>> begin PASSAGE

The law that governs sales is the uniform commercial code, and in other major transactions, such as sales of automobiles or real estate, there is a history of titles. Art sales are rarely as regulated.
“You can’t buy real estate without getting the protection that what you’re acquiring is owned by the person selling it,” an attorney who specializes in commercial law, Lawrence Weinstein, said. “That doesn’t exist in the art world. What you’ve got in the art world is the furthest thing from that.”
The owner of the gallery, Lawrence Salander, who faces about 40 lawsuits filed in the last two months in state and federal court, has voluntarily filed for Chapter 11 bankruptcy in federal court, and on Thursday, a creditor who claims she is owed $4.6 million from Mr. Salander filed a Chapter 7 involuntary bankruptcy petition against the gallery itself.
Mr. Salander’s petition lists 53 creditors, and the 20 largest unsecured claims total at least $43 million, court records show. The claims of five creditors were not disclosed.
In Chapter 7 bankruptcy, the debtor must liquidate his assets, and the court appoints a trustee to satisfy the creditors’ remaining claims and secure their payments. Under Chapter 11, the business is reorganized under a court-appointed trustee who operates the business to maximize future profits and to repay the debts.
In the next several days, creditors will file claims against Mr. Salander to ensure they are part of the bankruptcy proceedings, which serve to insulate the party from future lawsuits.
A bankruptcy attorney for Mr. Salander, John Moscow, said the voluntary petition was filed to allow the court to consider what money, assets, and liabilities exist and how those debts will be paid in a formal setting. “The next step is to actually do it,” he said.
Today Mr. Salander will appear in the bankruptcy court in Poughkeepsie, where the petition was filed, to begin the proceedings.
The attorney who filed the involuntary petition, Charles Lichtman, said there were too many competing and conflicting interests from creditors for any clear answer to emerge without the court intermediary.
“The scope of this matter made it clear that a bankruptcy judge is far better situated to address everyone’s claims in one forum and to devote the time to the case that it requires,” Mr. Lichtman said.
Mr. Salander also faces a criminal investigation by the Manhattan district attorney’s office, which recently obtained a search warrant for his computer records and documents, a spokeswoman, Jennifer Kushner, said.
Mr. Salander has said the debts will all be repaid.

>> end PASSAGE

→ **EXERCISE PROMPT**: Which people are named in the passage about the art gallery bankruptcy?

>> begin EXTRACTED ENTRIES

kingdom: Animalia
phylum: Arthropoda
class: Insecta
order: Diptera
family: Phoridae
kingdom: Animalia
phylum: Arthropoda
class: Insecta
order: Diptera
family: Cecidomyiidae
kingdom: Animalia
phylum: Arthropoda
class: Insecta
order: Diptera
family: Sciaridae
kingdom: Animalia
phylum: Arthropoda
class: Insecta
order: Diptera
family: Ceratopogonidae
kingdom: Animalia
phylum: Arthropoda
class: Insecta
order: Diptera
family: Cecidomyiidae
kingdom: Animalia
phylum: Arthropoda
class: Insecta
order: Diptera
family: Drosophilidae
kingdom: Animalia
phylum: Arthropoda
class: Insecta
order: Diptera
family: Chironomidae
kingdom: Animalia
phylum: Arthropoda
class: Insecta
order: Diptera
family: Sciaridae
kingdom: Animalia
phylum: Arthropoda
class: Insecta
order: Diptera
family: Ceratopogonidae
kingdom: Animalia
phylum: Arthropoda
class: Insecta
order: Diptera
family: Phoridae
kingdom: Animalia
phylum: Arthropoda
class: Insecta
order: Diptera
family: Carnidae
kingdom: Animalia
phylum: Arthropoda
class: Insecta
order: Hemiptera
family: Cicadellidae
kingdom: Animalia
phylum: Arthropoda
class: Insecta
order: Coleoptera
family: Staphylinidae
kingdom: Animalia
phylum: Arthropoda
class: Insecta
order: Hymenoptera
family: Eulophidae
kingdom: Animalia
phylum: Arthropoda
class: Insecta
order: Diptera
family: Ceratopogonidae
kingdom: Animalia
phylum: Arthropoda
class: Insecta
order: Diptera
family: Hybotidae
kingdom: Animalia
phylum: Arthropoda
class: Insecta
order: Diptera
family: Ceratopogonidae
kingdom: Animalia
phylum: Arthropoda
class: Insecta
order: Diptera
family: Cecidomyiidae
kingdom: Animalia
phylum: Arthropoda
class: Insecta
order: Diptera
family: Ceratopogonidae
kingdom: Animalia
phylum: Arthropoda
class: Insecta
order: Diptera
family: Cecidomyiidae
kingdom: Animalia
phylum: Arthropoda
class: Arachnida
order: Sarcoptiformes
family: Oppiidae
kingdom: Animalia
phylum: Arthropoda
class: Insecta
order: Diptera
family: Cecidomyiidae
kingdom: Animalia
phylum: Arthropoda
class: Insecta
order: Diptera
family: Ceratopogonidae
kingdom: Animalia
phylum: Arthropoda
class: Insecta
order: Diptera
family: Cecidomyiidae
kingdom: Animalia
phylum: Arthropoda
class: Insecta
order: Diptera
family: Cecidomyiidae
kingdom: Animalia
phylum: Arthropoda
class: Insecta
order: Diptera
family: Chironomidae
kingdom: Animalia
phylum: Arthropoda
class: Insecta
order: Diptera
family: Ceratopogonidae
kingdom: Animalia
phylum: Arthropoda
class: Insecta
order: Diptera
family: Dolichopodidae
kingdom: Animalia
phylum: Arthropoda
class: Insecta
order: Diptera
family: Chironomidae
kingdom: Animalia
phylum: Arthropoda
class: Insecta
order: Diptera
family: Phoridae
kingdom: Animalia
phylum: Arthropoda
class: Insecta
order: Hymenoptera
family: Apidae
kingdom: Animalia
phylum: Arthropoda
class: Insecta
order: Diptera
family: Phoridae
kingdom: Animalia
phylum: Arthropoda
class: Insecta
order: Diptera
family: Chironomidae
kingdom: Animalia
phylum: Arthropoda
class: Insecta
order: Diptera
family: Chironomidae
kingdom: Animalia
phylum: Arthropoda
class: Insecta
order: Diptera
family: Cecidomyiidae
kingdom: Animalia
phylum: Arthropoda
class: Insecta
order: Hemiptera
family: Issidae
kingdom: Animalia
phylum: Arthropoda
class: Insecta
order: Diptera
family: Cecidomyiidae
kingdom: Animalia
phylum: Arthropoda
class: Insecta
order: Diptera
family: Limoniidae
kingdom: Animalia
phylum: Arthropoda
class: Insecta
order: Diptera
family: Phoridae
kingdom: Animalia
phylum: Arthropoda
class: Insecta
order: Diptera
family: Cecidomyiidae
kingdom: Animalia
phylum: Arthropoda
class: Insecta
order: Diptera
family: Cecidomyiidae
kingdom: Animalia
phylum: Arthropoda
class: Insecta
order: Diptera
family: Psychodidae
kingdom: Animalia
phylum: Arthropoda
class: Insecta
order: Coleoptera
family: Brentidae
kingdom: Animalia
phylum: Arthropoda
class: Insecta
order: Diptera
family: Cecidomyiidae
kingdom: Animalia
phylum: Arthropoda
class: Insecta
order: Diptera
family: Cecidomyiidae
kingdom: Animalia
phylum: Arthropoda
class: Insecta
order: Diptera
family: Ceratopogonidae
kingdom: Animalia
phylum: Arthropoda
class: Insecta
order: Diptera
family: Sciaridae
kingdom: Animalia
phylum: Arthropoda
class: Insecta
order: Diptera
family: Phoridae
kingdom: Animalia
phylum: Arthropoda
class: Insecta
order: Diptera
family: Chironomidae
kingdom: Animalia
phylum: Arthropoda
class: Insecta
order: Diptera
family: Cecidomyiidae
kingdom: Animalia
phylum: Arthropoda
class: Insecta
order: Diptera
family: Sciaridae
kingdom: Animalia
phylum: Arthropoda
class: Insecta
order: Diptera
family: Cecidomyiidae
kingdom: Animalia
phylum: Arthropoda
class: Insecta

>> end EXTRACTED ENTRIES

→ **OUTPUT OF THE EXERCISE**: Lawrence Weinstein, Lawrence Salander, John Moscow, Charles Lichtman, Jennifer Kushner